この類いの人間は、差し出された手を取ろうとしない。相手を想い、黙って身を引いてしまうのだ。
その後、雪華と画法について話し込んでいるうちに、気づけば黄昏時になっていた。
見送りを断ったものの、雪華の娘がどうしてもと譲らなかったため、それまで一言も口を利かなかった娘と桜の下で立ち話になった。
「――貴方の桜の絵、うちにも見せておくれやす」
上方言葉に軽く目を瞪り、改めて娘を観察して、愁水は己の誤りに気づいた。先程の話から察するに、雪華の娘にしては、若すぎる。
「あんたは、桜の精……花妖か?」
ふふ、と桃色の小袖を着た娘が淡く笑ってみせる。
乞われるまま絵を見せてやれば、一層笑みを深めて言った。
「ほんまに、綺麗に描いてはるわ。

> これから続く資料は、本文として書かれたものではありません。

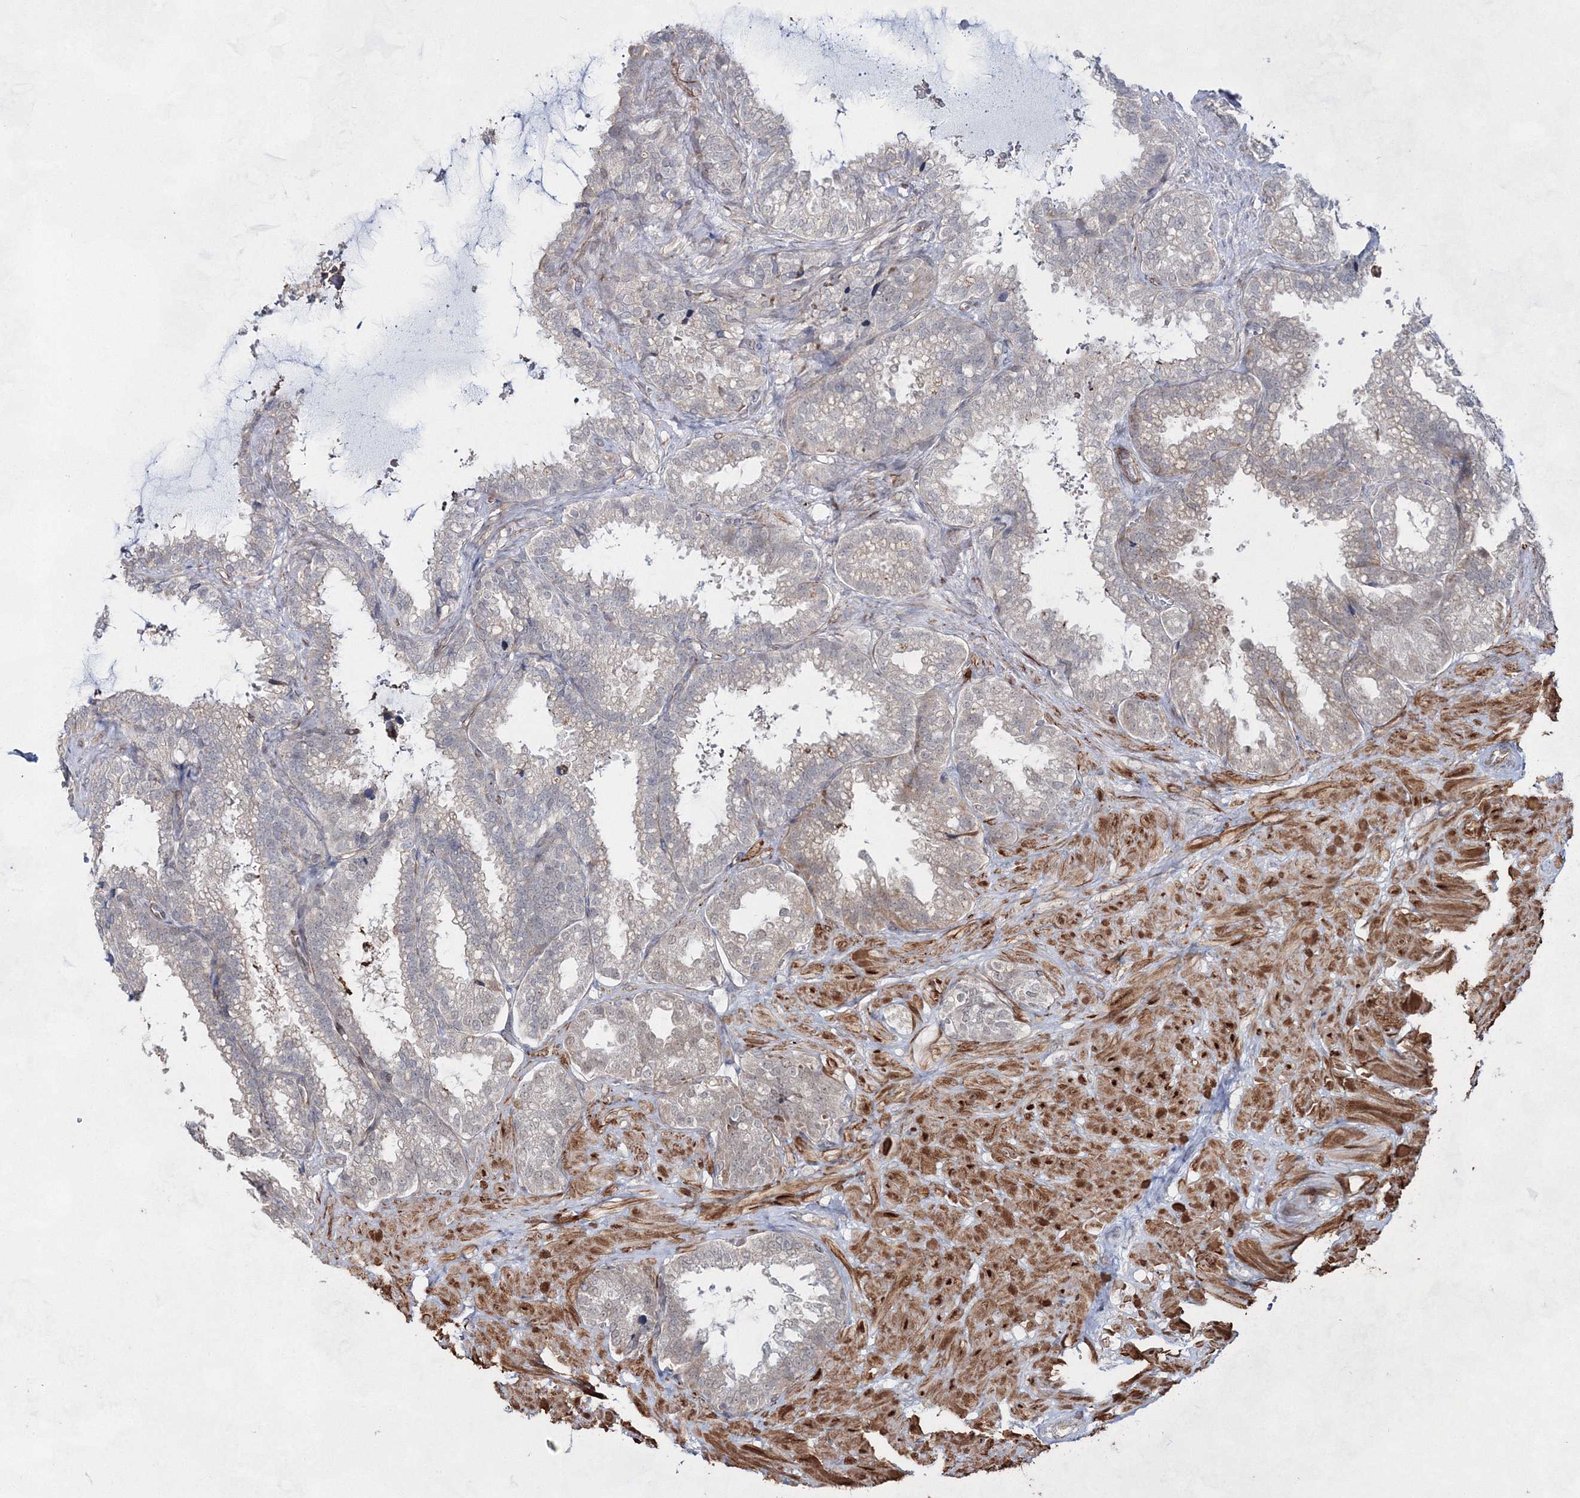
{"staining": {"intensity": "weak", "quantity": "<25%", "location": "cytoplasmic/membranous"}, "tissue": "seminal vesicle", "cell_type": "Glandular cells", "image_type": "normal", "snomed": [{"axis": "morphology", "description": "Normal tissue, NOS"}, {"axis": "topography", "description": "Seminal veicle"}], "caption": "Immunohistochemistry photomicrograph of unremarkable human seminal vesicle stained for a protein (brown), which demonstrates no positivity in glandular cells.", "gene": "SNIP1", "patient": {"sex": "male", "age": 46}}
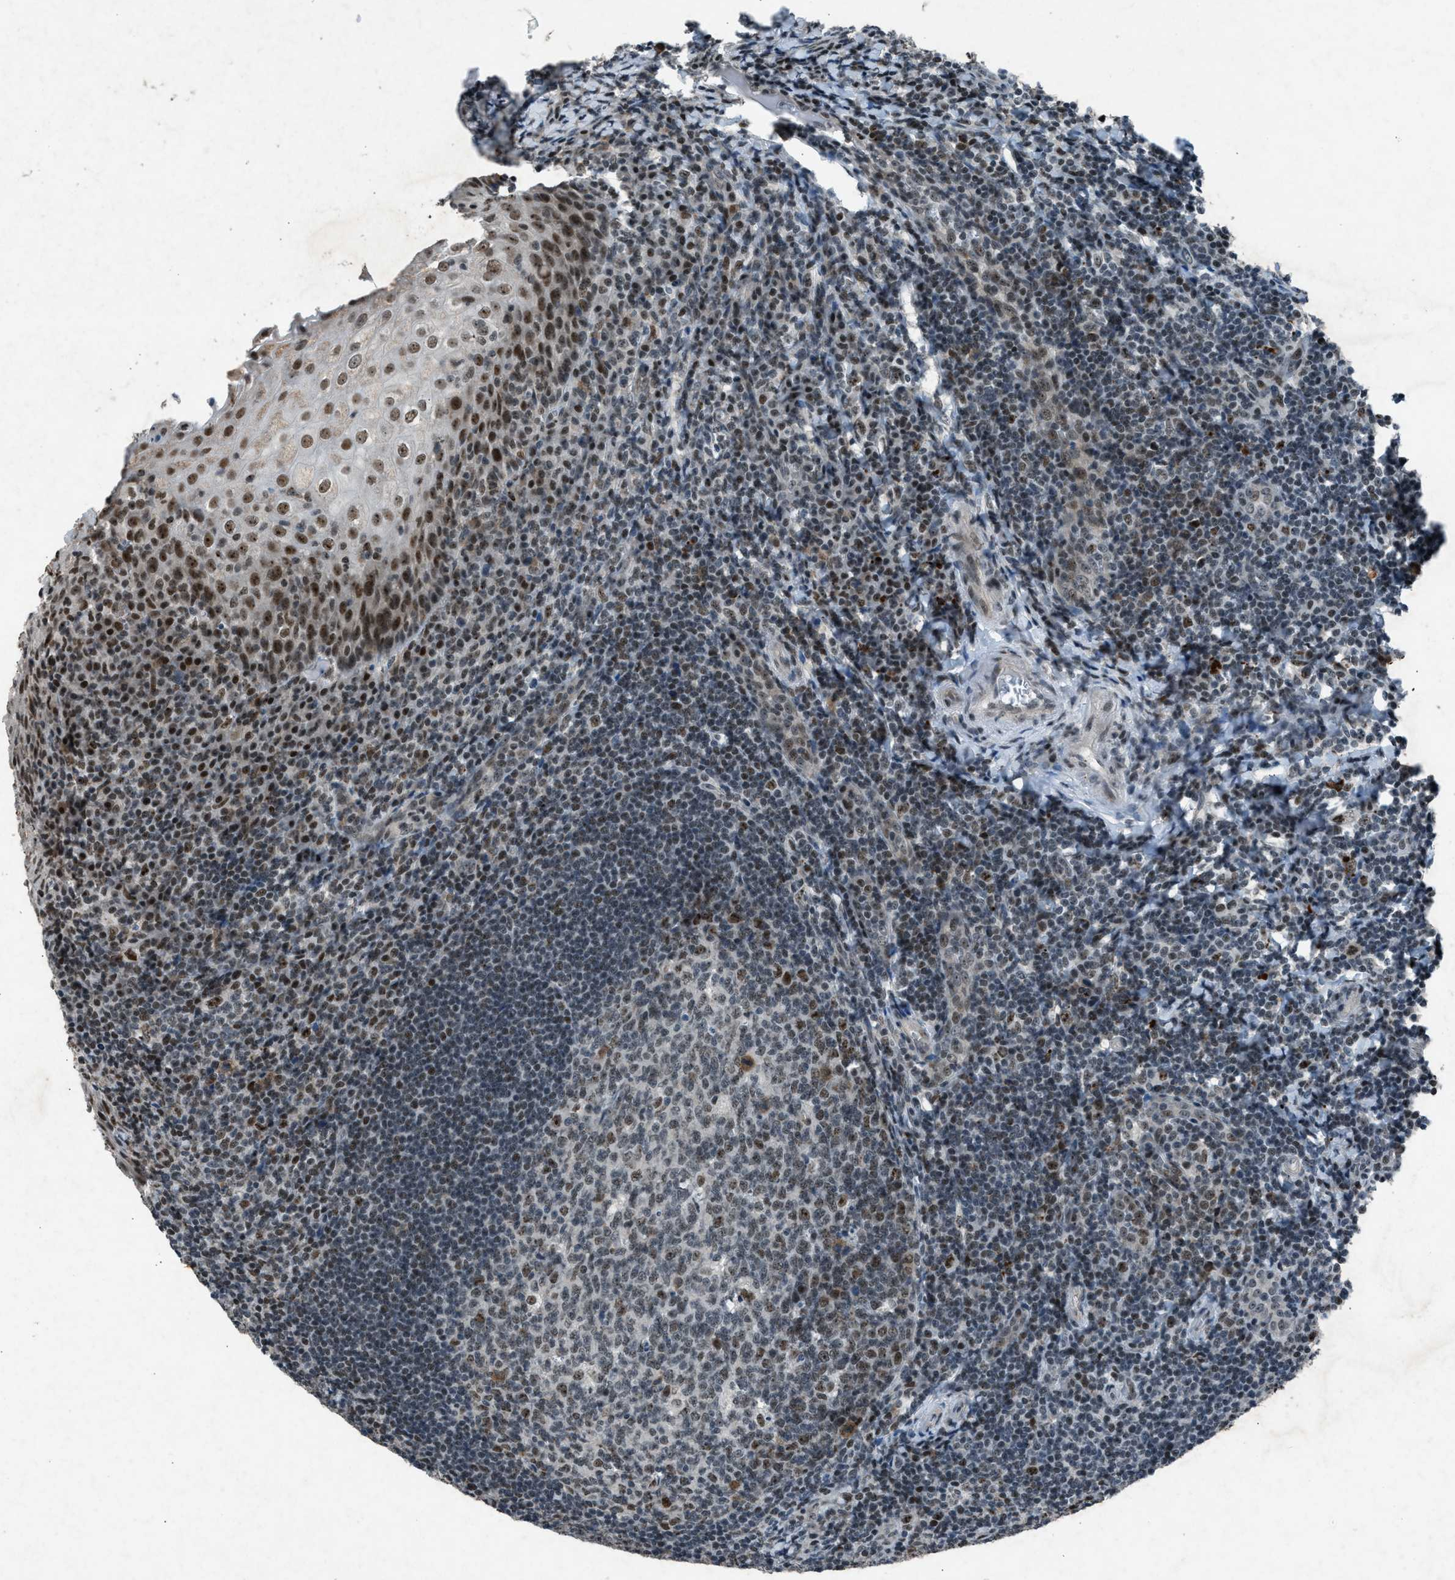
{"staining": {"intensity": "moderate", "quantity": "<25%", "location": "nuclear"}, "tissue": "tonsil", "cell_type": "Germinal center cells", "image_type": "normal", "snomed": [{"axis": "morphology", "description": "Normal tissue, NOS"}, {"axis": "topography", "description": "Tonsil"}], "caption": "A histopathology image of human tonsil stained for a protein demonstrates moderate nuclear brown staining in germinal center cells.", "gene": "ADCY1", "patient": {"sex": "male", "age": 37}}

うちの見込んだ通りや」
愁水は、桜の古木と娘とを見比べた。
神代の時代は遍く樹木が言葉を話したというが、江戸の世となっても、齢を重ねたモノは『すべて古木は妖をなす事多し……』と言われるだけあって、その力は神霊に近い。
しかし目の前にいる桜の花妖からは、それらしい神気が感じられなかった。
美しいが、あまり長くなさそうだと勘が働く。
雪華ではなく、この娘のほうが――。
いや、そもそも、稀代の女絵師雪華は、この春先に亡くなったのではなかったか。
雪華には三十過ぎの娘が一人で子を育てており、近くに行くことがあれば、ついでに彼女の様子を見てくれないかと――地本問屋の京助にそう頼まれたから、向島を訪れたのではなかったか――。
ふっと気が遠のきかけた。起きているのか、夢を視ているのかすら、定かではない。
そのとき、雪華の絵に添えられた和歌を唐突に思い出した。
やどりして春の山辺にねたる夜は
夢の内にも花ぞちりける
――宿を取り、春の山辺に泊まった夜は、夢の中でまでも花が散っていたことだ。
「――捕まえた。うちの愛しいひと」
白く細い両腕に抱きすくめられ、愁水は強烈な眩暈に襲われた。